I often say that I meet myself coming and going, when I am plein air painting. By that I mean that I have to do a lot of work on self-acceptance throughout the process of making a painting. Every painting is a struggle – none go exactly as planned. Some paintings go better than others, but some seem like every stroke, every color, every value, every shape, is wrong and needs to be corrected. Those paintings require self-forgiveness and self-acceptance all the way through, or else I would quit and they would end up in the trash. If I don’t forgive myself, then I become angry, and then painting is no fun. I have to reach the “zen” of the process, that point where I start to let be whatever mark I make, without conscious judgement of “good” or “bad”. The artistic analysis and corrections become unconscious, and that is when painting becomes meditative and personally transcending.

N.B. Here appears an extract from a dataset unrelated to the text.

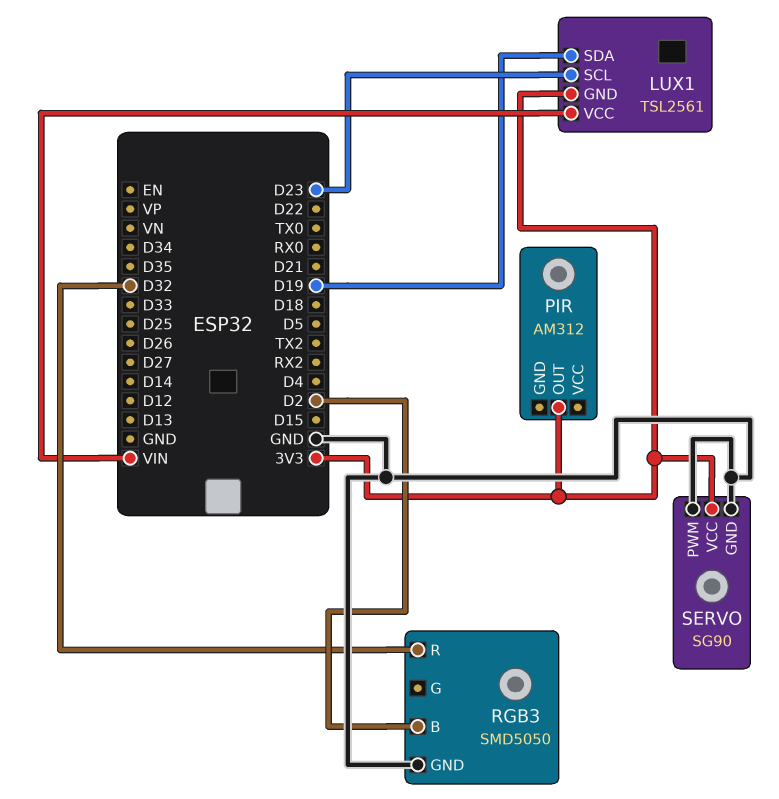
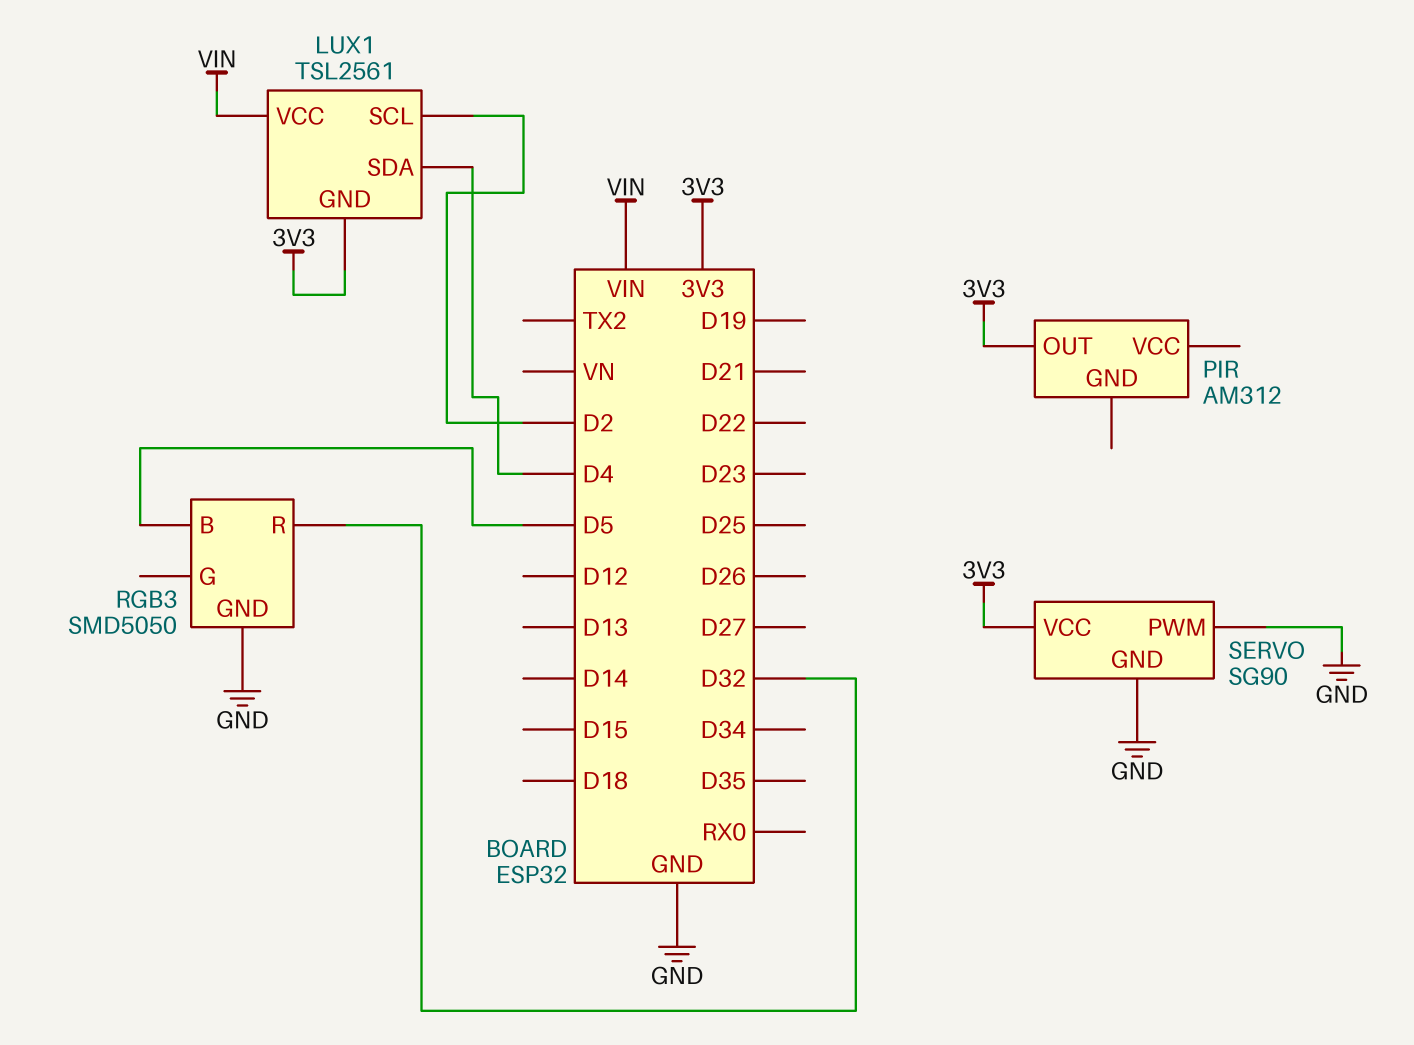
LUX1 pin SCL: D23 -> D2
LUX1 pin SDA: D19 -> D4
RGB3 pin B: D2 -> D5

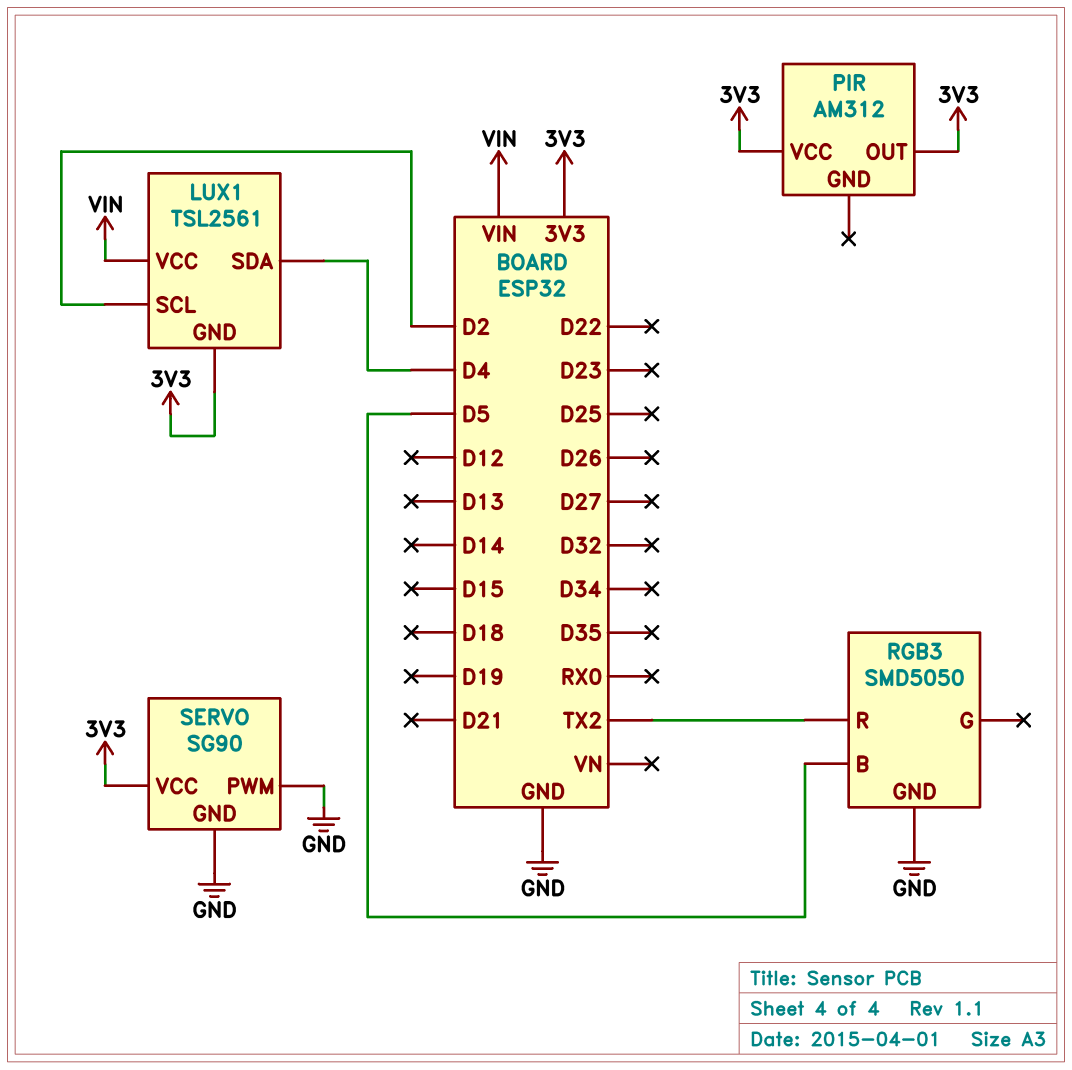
PIR pin VCC: none -> 3V3
RGB3 pin R: D32 -> TX2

I recently have done a number of paintings, some with the local Emerald Coast Plein Air Painters, and some at an event in Apalachicola, the Forgotten Coast En Plein Air. Yesterday I did not complete my painting. I often wait until last to develop the focal area of my painting. Yesterday I worked on the focal area first, and I lost track of the time, so the call for group critique came while I still had half the canvas bare. I quickly slapped in the greenery and a suggestion of the ground to give some context and the following image of the Bruce Cafe was the result.
Last week’s regular plein air session was at Oak Marina in Niceville, Florida, yielding my impression of the graphic light on the foreground and the massive oak tree trunk.
I painted 3 paintings during the span of the Forgotten Coast En Plein Air. I painted in the Quickdraw Competition the first weekend and was pleased that my painting sold during the judging! The scene included a row of potted plants in front of a landscapers office, some in the shade, and some in the sun. I called it “Garden Ready”.
The next day my eye was caught by the light on the crumbling stucco wall and corrugated tin covering the windows of the abandoned waterfront Joe Taranto Seafood Company building. Across the street is the iconic wall of buoys, but I just suggested the buoys in order to keep attention of the texture of the wall and tin.
I could not stay for the entire event — my pool service business is experiencing a growth spurt, so I needed to be home during the week, but I returned on the weekend for the final showing of the works of the professional invited artists. While there, I painted what was told to me was the oldest structure in town, a building which now is just four walls, with no roof, draped with trumpet vines. The stark shadows of the palms on the wall were what initially attracted me to the scene. Unfortunately, I made a lot of what we painters refer to as mud when I was painting the spaces between the shadows, so I came back to the scene the next morning and cleaned them up. This is my result.
The week before last, our local plein air group painted at Four Mile Landing in Freeport, FL. I chose the industrial scene of the port, where barges were ready to be loaded, and on one bank, a new fireboat’s water cannons were being tested. The light alternated between a sunny glare and muted overcast as the atmosphere wafted in and out. The result was more impressionistic, with extra emphasis on the lights and darks.
All of my paintings are available for sale — click on the painting for an individual view showing the price, with a form to contact me.
In addition to “Garden Ready”, the Quickdraw competition painting shown above, the following paintings also recently sold. “Marsh at Indian Pass” sold during the Artists of Apalachicola Area member show two weekends ago, and “Island Plantation” sold this past Monday night at a meeting of the local women artists network.